For the last couple of years, when trying to explain the experience of the opioid crisis, I’ve often said, “I imagine it’s kinda like the AIDS epidemic in the late 1980s and early 1990s.” However, I always qualify the statement by emphasizing “kinda” and saying something like, “I’m not saying it’s that rough.”
Now, Andrew Sullivan, who survived the AIDS epidemic, says the following:
Those of us who lived through the AIDS epidemic retain one singular memory: The plague that ravaged our lives was largely invisible to others. The epidemic was so concentrated for a while in a gay male subculture — often itself veiled by various closet doors — that straight people without gay family members or friends couldn’t see it. There was blanket media coverage, of course. But in your everyday life, if you were straight, you could live quite easily in the 1990s without coming across someone with AIDS. While gay men were living in a medieval landscape of constant disease and death, many others carried on in safe, medical modernity, that elysian period in human history when most diseases can at least be treated, if not cured.
It occurred to me reading this reported essay by Christopher Caldwell that the opioid epidemic is the new AIDS in this respect. Its toll in one demographic — mostly white, working-class, and rural — vastly outweighs its impact among urbanites. For many of us in the elite, it’s quite possible to live our daily lives and have no connection to this devastation. And yet its ever-increasing scope, as you travel a few hours into rural America, is jaw-dropping: 52,000 people died of drug overdoses in 2015. That’s more deaths than the peak year for AIDS, which was 51,000 in 1995, before it fell in the next two years. The bulk of today’s human toll is related to opioid, heroin, and fentanyl abuse. And unlike AIDS in 1995, there’s no reason to think the worst is now over.
It’s a very powerful statement. However, I’d need more information about the emphasis on the single demographic of “white, working-class, and rural.” Especially since Sullivan’s emphasis on this demographic ends up becoming a convenient vehicle for his pet arguments in support of Charles Murray.
Sullivan also notes an important contrast between the opioid crisis and the AIDS epidemic:
There are major differences between the two health crises, of course, but none of them are very encouraging. AIDS was eventually overcome by innovation by pharmaceutical companies.

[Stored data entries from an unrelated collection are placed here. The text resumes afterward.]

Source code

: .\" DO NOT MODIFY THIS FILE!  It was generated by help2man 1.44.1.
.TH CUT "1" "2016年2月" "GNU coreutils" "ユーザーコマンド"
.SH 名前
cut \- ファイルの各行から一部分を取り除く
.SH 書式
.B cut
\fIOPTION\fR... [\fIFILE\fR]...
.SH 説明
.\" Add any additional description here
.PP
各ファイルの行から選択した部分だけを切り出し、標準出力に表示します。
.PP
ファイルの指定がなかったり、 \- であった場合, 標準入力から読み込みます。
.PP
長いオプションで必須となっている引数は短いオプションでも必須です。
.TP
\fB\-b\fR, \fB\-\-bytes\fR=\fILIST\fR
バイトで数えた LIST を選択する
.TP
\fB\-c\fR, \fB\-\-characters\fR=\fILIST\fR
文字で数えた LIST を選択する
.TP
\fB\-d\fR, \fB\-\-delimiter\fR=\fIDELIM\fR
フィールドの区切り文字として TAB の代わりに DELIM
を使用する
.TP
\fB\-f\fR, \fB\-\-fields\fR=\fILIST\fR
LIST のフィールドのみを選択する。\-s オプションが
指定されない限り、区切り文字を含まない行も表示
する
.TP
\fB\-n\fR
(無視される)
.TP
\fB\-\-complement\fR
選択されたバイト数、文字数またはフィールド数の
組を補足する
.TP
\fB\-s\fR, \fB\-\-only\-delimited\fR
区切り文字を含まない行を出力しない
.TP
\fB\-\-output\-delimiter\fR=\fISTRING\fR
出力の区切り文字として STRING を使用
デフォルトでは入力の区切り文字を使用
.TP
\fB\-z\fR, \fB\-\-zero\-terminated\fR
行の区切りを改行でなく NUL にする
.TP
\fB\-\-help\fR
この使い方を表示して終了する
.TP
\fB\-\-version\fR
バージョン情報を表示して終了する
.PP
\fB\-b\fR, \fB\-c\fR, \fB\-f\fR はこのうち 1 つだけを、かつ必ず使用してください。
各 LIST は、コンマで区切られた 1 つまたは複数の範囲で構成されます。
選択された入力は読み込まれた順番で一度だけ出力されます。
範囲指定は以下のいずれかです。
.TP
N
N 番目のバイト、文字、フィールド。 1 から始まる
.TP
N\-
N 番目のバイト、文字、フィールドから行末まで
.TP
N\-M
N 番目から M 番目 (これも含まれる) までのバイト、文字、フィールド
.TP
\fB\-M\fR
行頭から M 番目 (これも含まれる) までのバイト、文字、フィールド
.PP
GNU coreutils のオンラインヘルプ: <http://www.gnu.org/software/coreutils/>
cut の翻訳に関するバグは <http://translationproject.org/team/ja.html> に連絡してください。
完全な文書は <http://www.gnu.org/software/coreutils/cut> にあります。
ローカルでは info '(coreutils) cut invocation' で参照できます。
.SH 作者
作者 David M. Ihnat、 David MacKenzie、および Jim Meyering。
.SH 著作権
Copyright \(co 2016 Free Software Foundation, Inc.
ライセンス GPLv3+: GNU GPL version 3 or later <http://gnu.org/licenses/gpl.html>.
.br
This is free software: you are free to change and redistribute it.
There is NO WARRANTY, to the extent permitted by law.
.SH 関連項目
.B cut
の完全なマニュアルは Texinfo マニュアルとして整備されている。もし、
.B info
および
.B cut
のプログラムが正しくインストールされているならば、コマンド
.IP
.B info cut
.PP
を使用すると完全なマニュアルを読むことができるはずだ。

The heroin epidemic is, in many ways, the creation of those very same companies, thanks to their cynical marketing of opioid products in the 1990s.
He ends with these thoughts about policy and advocacy:
Worse: Funds for AIDS research kept rising and rising through the 1990s. Today, the Trump administration’s proposed cuts to Medicaid could drastically reduce treatment options in a spiraling crisis. Silence = Death, once again. But where, one wonders, is the ACT UP of the red states?
One thought on ““the opioid epidemic is the new AIDS””
I’m old enough to remember when AIDS/HIV was called “GRID” (gay related immune deficiency) because it seemingly affected only those in that community. As such, it went largely ignored or overlooked by everyone else, for various reasons: while feeling bad for those afflicted, it didn’t/couldn’t/wouldn’t affect them; it was a ‘punishment’; it wasn’t even heard of/known. This changed abruptly, in my memory, due largely to the Ryan White case, the child who acquired the virus through a blood transfusion. All of a sudden everyone took notice because, ‘hey, I could catch this too’. And people were afraid ~ afraid of catching it in a myriad of ways; this changed as science advanced and narrowed the scope of transmittance, and through, again in my memory, the efforts of two women: Elizabeth Taylor, who made it her life’s work to bring attention and money to fund research and Princess Diana, who hugged people in the virus ward, laying to rest the idea that you could catch it through touch. NONE OF THIS WILL HAPPEN WITH THE OPIOID EPIDEMIC so it will, unless something drastic changes, continue to get worse, because the scope of who it affects will continue to remain the same subset of people, therefore large parts of the public won’t notice/won’t care/won’t bother/won’t know. It has been fueled by big pharma with doctor complicity and, as healthcare resources evaporate under the current regime, those afflicted with addiction will receive less and less help and die more and more frequently.